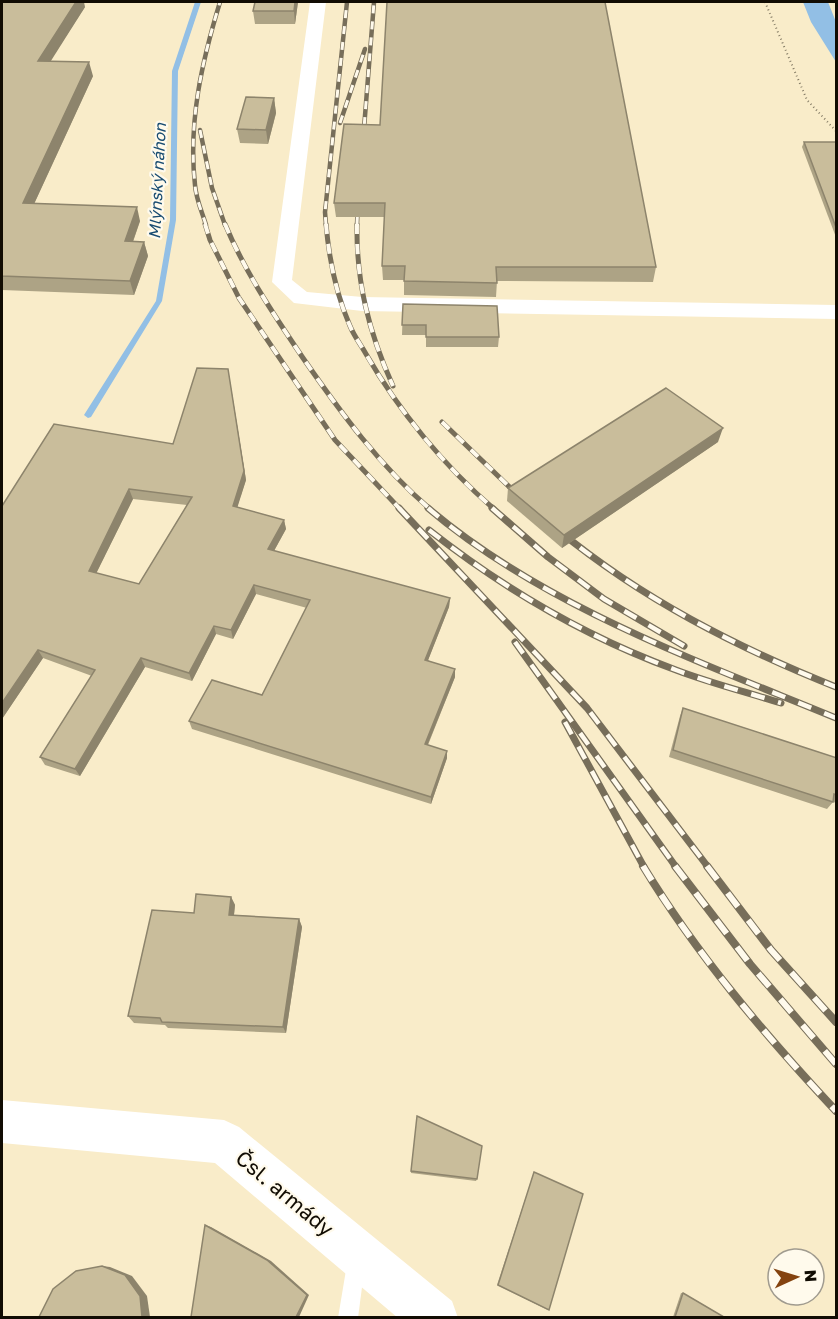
<svg xmlns="http://www.w3.org/2000/svg" width="838" height="1319" font-family="'Golos Text',sans-serif">
	<rect width="100%" height="100%" fill="#f9ecc9"/>
	<polygon fill="#92bfe5" points="803,2 828,2 836,22 836,62 811,22"/>
	<g fill="none" stroke-linecap="round" stroke-linejoin="round">
		<polygon fill="#92bfe5" fill-rule="evenodd" points="195,2 201,2 178,71 176,220 162,301 91,417 88,418 84,415 156,301 170,220 172,71"/>
		<polyline stroke="#857c66" stroke-width="2" stroke-dasharray="1 3" stroke-linecap="butt" points="765,2 807,100 836,131"/>
		<polygon fill="#fff" fill-rule="evenodd" points="356,1255 363,1257 365,1264 358,1318 338,1318 347,1264 349,1257"/>
		<polygon fill="#fff" fill-rule="evenodd" points="310,2 326,2 292,280 307,292 362,297 836,305 836,319 362,311 294,303 272,282"/>
		<polygon fill="#fff" fill-rule="evenodd" points="2,1100 224,1120 239,1127 452,1301 458,1318 398,1318 215,1163 2,1143"/>
		<defs>
			<g id="rail-far3">
				<polyline points="340,123 365,49"/>
				<polyline points="200,130 212,188 225,225"/>
				<polyline points="363,141 374,2"/>
				<path d="M206,225C202,212 196,199 195,185C188,122 202,61 220,2"/>
				<polyline points="326,225 325,212 347,2"/>
				<polyline points="357,225 358,200"/>
			</g>
			<g id="rail-far2">
				<polyline points="205,224 210,240 239,298 335,440 400,509"/>
				<path d="M225,224C245,272 274,315 303,358C341,413 380,466 430,509"/>
				<path d="M326,224C329,259 336,294 350,326C354,336 361,345 366,354C399,411 444,466 494,509"/>
				<path d="M357,224C356,282 369,333 393,386"/>
				<polyline points="442,422 522,499"/>
			</g>
			<g id="rail-far1">
				<polyline points="399,508 587,708 708,867"/>
				<path d="M428,508C543,606 698,661 836,718"/>
				<polyline points="492,508 548,557 604,599 684,646"/>
				<path d="M429,530C504,589 586,637 676,670C710,683 746,692 781,703"/>
				<path d="M558,530C642,599 736,647 836,687"/>
				<polyline points="515,642 676,867"/>
				<polyline points="565,722 644,867"/>
			</g>
			<g id="rail">
				<path d="M643,866C697,955 765,1035 836,1111"/>
				<polyline points="675,866 750,964 836,1064"/>
				<polyline points="707,866 771,950 836,1022"/>
			</g>
		</defs>
		<use href="#rail-far3" stroke="#776e5a" stroke-width="4.5"/>
		<use href="#rail-far2" stroke="#776e5a" stroke-width="5"/>
		<use href="#rail-far1" stroke="#776e5a" stroke-width="7"/>
		<use href="#rail" stroke="#776e5a" stroke-width="8"/>
		<use href="#rail-far3" stroke="#fffaec" stroke-width="3" stroke-dasharray="8" stroke-linecap="butt"/>
		<use href="#rail-far2" stroke="#fffaec" stroke-width="4" stroke-dasharray="10" stroke-linecap="butt"/>
		<use href="#rail-far1" stroke="#fffaec" stroke-width="4.5" stroke-dasharray="14" stroke-linecap="butt"/>
		<use href="#rail" stroke="#fffaec" stroke-width="6" stroke-dasharray="17" stroke-linecap="butt"/>
	</g>
	<g fill="#ada385" fill-rule="evenodd">
		<polygon points="2,2 85,7 50,61 93,76 34,204 140,221 133,242 144,242 148,256 134,295 2,290"/>
		<polygon points="255,2 298,2 295,24 255,24 253,11"/>
		<polygon points="274,98 276,113 268,144 240,143 237,129"/>
		<polygon points="344,124 656,267 653,282 497,281 496,297 404,295 404,280 383,280 382,266 385,217 336,217 334,203"/>
		<polygon points="804,142 837,142 837,240 802,147"/>
		<polygon points="403,304 499,337 498,347 426,347 426,335 402,335"/>
		<path d="M228,369L246,480L237,507L284,520L286,529L274,551L450,598L449,607L428,660L455,677L428,745L447,758L431,804L192,729L189,721L262,695L307,608L256,594L233,639L216,634L192,681L145,667L80,776L45,765L40,757L92,676L43,658L2,719V506L173,444ZM133,499L187,505L139,584L96,573Z"/>
		<polygon points="718,442 562,548 507,501 508,488"/>
		<polygon points="683,708 837,758 837,803 833,802 827,809 669,757 680,716"/>
		<polygon points="231,897 235,905 234,915 299,919 302,927 286,1033 168,1028 165,1025 134,1023 128,1016 194,913"/>
		<polygon points="411,1171 477,1179 476,1181 411,1173"/>
		<polygon points="534,1172 548,1310 497,1285"/>
		<polygon points="681,1293 683,1293 724,1317 673,1317"/>
	</g>
	<g fill="#8d846c">
		<polygon points="76,2 84,2 85,7 42,75 38,61"/>
		<polygon points="295,2 298,2 295,24 294,11"/>
		<polygon points="89,62 93,76 28,217 23,203"/>
		<polygon points="274,98 276,113 268,144 266,130"/>
		<polygon points="137,207 140,221 128,255 125,241"/>
		<polygon points="144,242 148,256 134,295 130,281"/>
		<polygon points="228,369 246,480 235,515 233,506"/>
		<polygon points="723,428 718,442 562,548 564,535"/>
		<polygon points="129,489 133,499 93,580 89,571"/>
		<polygon points="284,520 286,529 270,558 268,549"/>
		<polygon points="254,585 256,594 233,639 231,630"/>
		<polygon points="450,598 449,607 425,668 425,660"/>
		<polygon points="214,626 216,634 192,681 189,673"/>
		<polygon points="38,650 43,658 2,719 2,703"/>
		<polygon points="141,658 145,667 80,776 75,769"/>
		<polygon points="455,669 455,677 425,751 425,744"/>
		<polygon points="447,751 447,758 431,804 431,797"/>
		<polygon points="231,897 235,905 233,923 229,915"/>
		<polygon points="299,919 302,927 286,1033 283,1027"/>
		<polygon points="205,1225 211,1227 271,1261 309,1295 299,1317 296,1317"/>
		<polygon points="102,1266 110,1267 132,1276 147,1296 150,1317 142,1317"/>
	</g>
	<g fill="#c9bd9b" stroke="#8d846c" stroke-width="1.5" fill-rule="evenodd">
		<polygon points="2,2 76,2 38,61 89,62 23,203 137,207 125,241 144,242 130,281 2,276"/>
		<polygon points="255,2 295,2 294,11 253,11"/>
		<polygon points="387,2 605,2 656,267 496,267 497,283 404,281 405,266 382,266 385,203 334,203 344,124 380,125"/>
		<polygon points="246,97 274,98 266,130 237,129"/>
		<polygon points="804,142 837,142 837,230"/>
		<polygon points="403,304 497,306 499,337 426,337 426,325 402,325"/>
		<path d="M197,368L228,369L244,471L233,506L284,520L268,549L450,598L425,660L455,669L425,744L447,751L431,797L189,721L212,680L262,695L310,600L254,585L231,630L214,626L189,673L141,658L75,769L40,757L95,670L38,650L2,703V506L54,424L173,444ZM129,489L192,497L139,584L89,571Z"/>
		<polygon points="666,388 723,428 564,535 508,488"/>
		<polygon points="683,708 837,758 837,795 834,794 833,802 673,750"/>
		<polygon points="196,894 231,897 229,915 299,919 283,1027 162,1022 160,1018 128,1016 152,910 194,913"/>
		<polygon points="417,1116 482,1146 477,1179 411,1171"/>
		<polygon points="534,1172 583,1194 549,1310 498,1285"/>
		<polygon points="205,1225 267,1260 307,1295 296,1317 191,1317"/>
		<polygon points="102,1266 125,1275 140,1296 142,1317 39,1317 53,1289 76,1271"/>
		<polygon points="683,1293 724,1317 675,1317"/>
	</g>
	<g text-anchor="middle" dominant-baseline="central" stroke-width="4.5" stroke-linejoin="round" paint-order="stroke">
		<g font-size="16" font-style="italic" fill="#194c71" stroke="#fffaec">
			<text transform="translate(157 181) rotate(-87)">Mlýnský náhon</text>
		</g>
		<g font-size="21" fill="#110c03" stroke="#fffaec">
			<text transform="translate(285 1193) rotate(40)">Čsl. armády</text>
		</g>
	</g>
	<rect width="838" height="1319" fill="none" stroke="#110c03" stroke-width="6"/>
	<g transform="translate(796 1277) rotate(86)"><circle r="28" fill="#fffaec" stroke="#a09b8f" stroke-width="1.5"/>
	<path d="M0-4.5L10 22L0 15L-10 22Z" fill="#84430f"/>
	<text y="-9" font-size="16" font-weight="bold" text-anchor="middle" fill="#110c03">N</text>
	</g>
</svg>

━━━━━━━━━━━━━━━━━━━━━━━━━━━━━━

Once you have read the entries above, state how many of their lines include "rect", giving the number alone.

### ANSWER BELOW
2